#### [Directives]
(1) Transcribe, word for word, the part of the passage on Libya that opens with the words containing "If there is" and closes with "the central region.".
(2) In the passage on Libya, toward which place do the Waha oil fields drain?

#### [Page]
▬▬▬▬▬▬▬▬▬▬

Euro News recently interviewed a retired French admiral about the military situation.  He argued that it has two possible outcomes: those around Qaddafi force him to leave [clearly the outcome favored by Western governments, and one constantly and openly stated by, among others, Secretary Clinton]; or the country gets split into two parts.  He focused on Tripoli and Cyrenaica (around Benghazi) as the division, but Ras Lanuf is part of Sirte district, thus of Tripolitania, not Cyrenaica; Misrata is clearly in Tripolitania.  Even worse, the Waha oil fields (see below) lie on both sides of the fault line.

If there is to be a division of Libya East-West, then Qaddafi will have to keep Az-Zawiyeh and the insurgents the fields that drain toward Cyrenaica: the main fight will be about the Waha oil fields, that drain towards Ras Lanuf, and the nearby offshore potential fields.  Don’t look for any serious efforts to stop the fighting until the insurgents get control of the central region.

▬▬▬▬▬▬▬▬▬▬

#### [Entries provided]
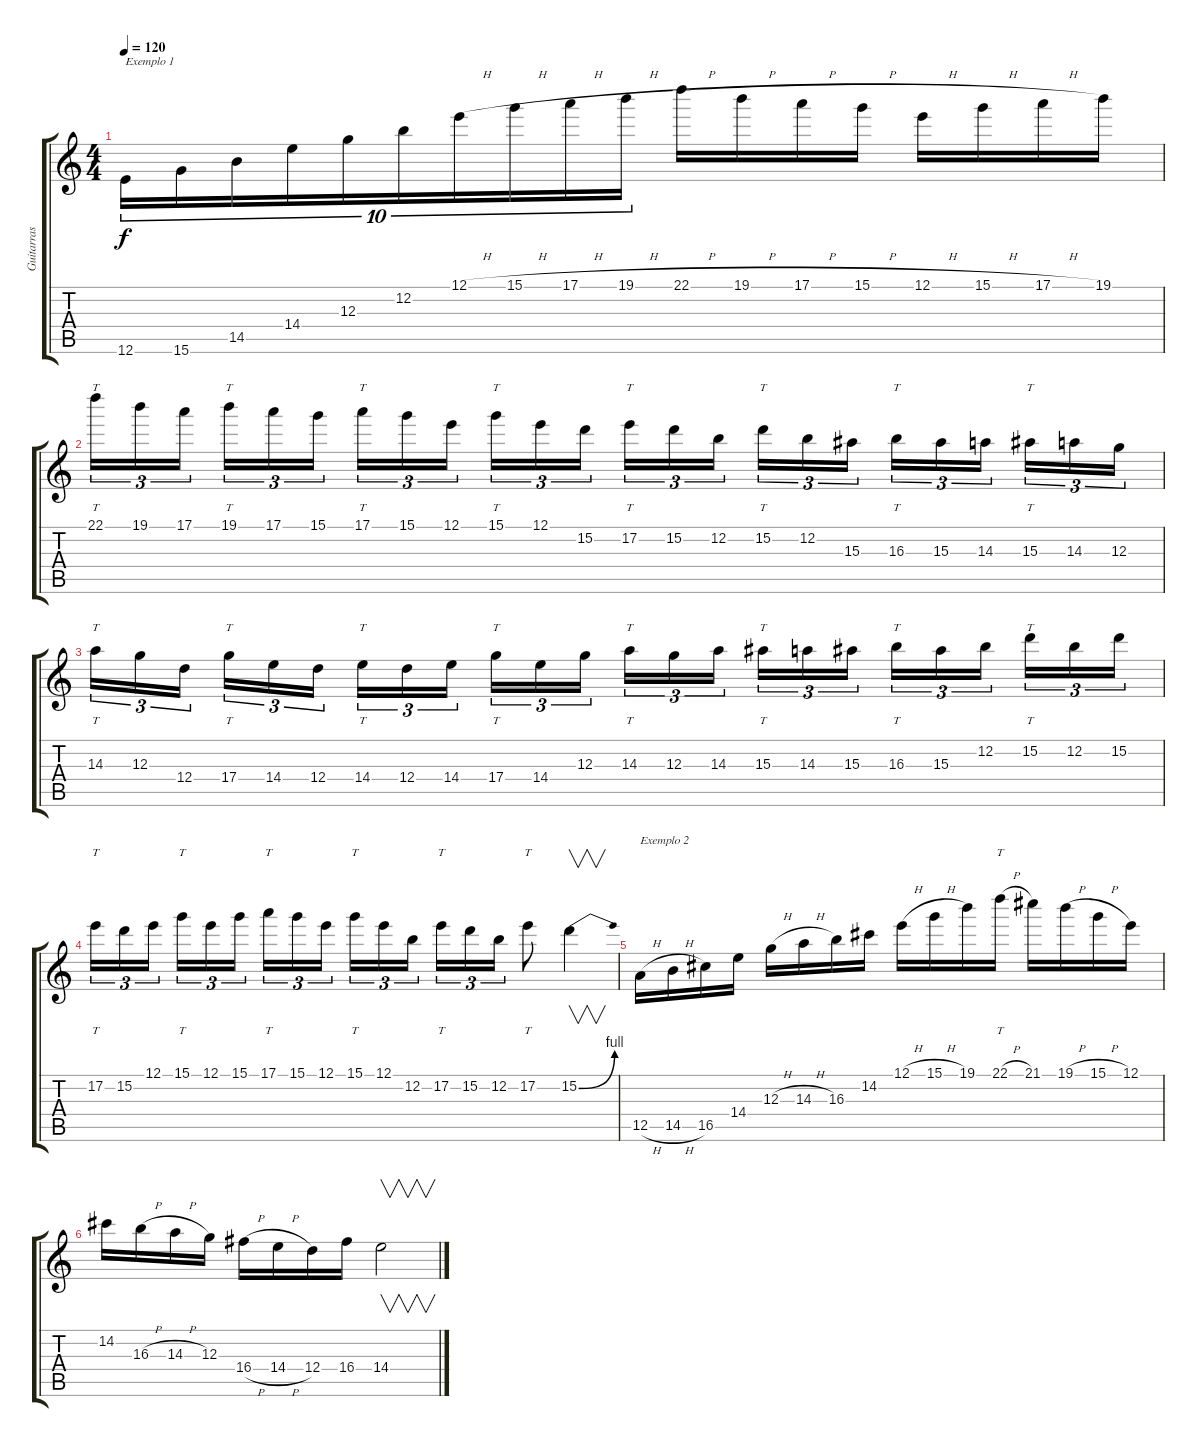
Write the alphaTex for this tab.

\track ("Guitarras Impossíveis" "Guitarras ") {instrument overdrivenguitar}
\staff {score tabs}
\tuning (E4 B3 G3 D3 A2 E2) {hide}
\ts (4 4)
\tempo 120
\clef g2
\ks c
12.6.16{tu (10 8) txt "Exemplo 1" dy f instrument overdrivenguitar} 15.6.16{tu (10 8)} 14.5.16{tu (10 8)} 14.4.16{tu (10 8)} 12.3.16{tu (10 8)} 12.2.16{tu (10 8)} 12.1{h}.16{tu (10 8)} 15.1{h}.16{tu (10 8)} 17.1{h}.16{tu (10 8)} 19.1{h}.16{tu (10 8)} 22.1{h}.16 19.1{h}.16 17.1{h}.16 15.1{h}.16 12.1{h}.16 15.1{h}.16 17.1{h}.16 19.1.16 |
22.1.16{tt tu (3 2)} 19.1.16{tu (3 2)} 17.1.16{tu (3 2)} 19.1.16{tt tu (3 2)} 17.1.16{tu (3 2)} 15.1.16{tu (3 2)} 17.1.16{tt tu (3 2)} 15.1.16{tu (3 2)} 12.1.16{tu (3 2)} 15.1.16{tt tu (3 2)} 12.1.16{tu (3 2)} 15.2.16{tu (3 2)} 17.2.16{tt tu (3 2)} 15.2.16{tu (3 2)} 12.2.16{tu (3 2)} 15.2.16{tt tu (3 2)} 12.2.16{tu (3 2)} 15.3.16{tu (3 2)} 16.3.16{tt tu (3 2)} 15.3.16{tu (3 2)} 14.3.16{tu (3 2)} 15.3.16{tt tu (3 2)} 14.3.16{tu (3 2)} 12.3.16{tu (3 2)} |
14.3.16{tt tu (3 2)} 12.3.16{tu (3 2)} 12.4.16{tu (3 2)} 17.4.16{tt tu (3 2)} 14.4.16{tu (3 2)} 12.4.16{tu (3 2)} 14.4.16{tt tu (3 2)} 12.4.16{tu (3 2)} 14.4.16{tu (3 2)} 17.4.16{tt tu (3 2)} 14.4.16{tu (3 2)} 12.3.16{tu (3 2)} 14.3.16{tt tu (3 2)} 12.3.16{tu (3 2)} 14.3.16{tu (3 2)} 15.3.16{tt tu (3 2)} 14.3.16{tu (3 2)} 15.3.16{tu (3 2)} 16.3.16{tt tu (3 2)} 15.3.16{tu (3 2)} 12.2.16{tu (3 2)} 15.2.16{tt tu (3 2)} 12.2.16{tu (3 2)} 15.2.16{tu (3 2)} |
17.2.16{tt tu (3 2)} 15.2.16{tu (3 2)} 12.1.16{tu (3 2)} 15.1.16{tt tu (3 2)} 12.1.16{tu (3 2)} 15.1.16{tu (3 2)} 17.1.16{tt tu (3 2)} 15.1.16{tu (3 2)} 12.1.16{tu (3 2)} 15.1.16{tt tu (3 2)} 12.1.16{tu (3 2)} 12.2.16{tu (3 2)} 17.2.16{tt tu (3 2)} 15.2.16{tu (3 2)} 12.2.16{tu (3 2)} 17.2.8{tt} 15.2{be (bend 0 0 60 4)}.4{v} |
12.5{h}.16{txt "Exemplo 2"} 14.5{h}.16 16.5.16 14.4.16 12.3{h}.16 14.3{h}.16 16.3.16 14.2.16 12.1{h}.16 15.1{h}.16 19.1.16 22.1{h}.16{tt} 21.1.16 19.1{h}.16 15.1{h}.16 12.1.16 |
14.2.16 16.3{h}.16 14.3{h}.16 12.3.16 16.4{h}.16 14.4{h}.16 12.4.16 16.4.16 14.4.2{v}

▬▬▬▬▬▬▬▬▬▬

#### [Answer list]
(1)
If there is to be a division of Libya East-West, then Qaddafi will have to keep Az-Zawiyeh and the insurgents the fields that drain toward Cyrenaica: the main fight will be about the Waha oil fields, that drain towards Ras Lanuf, and the nearby offshore potential fields.  Don’t look for any serious efforts to stop the fighting until the insurgents get control of the central region.

(2) Ras Lanuf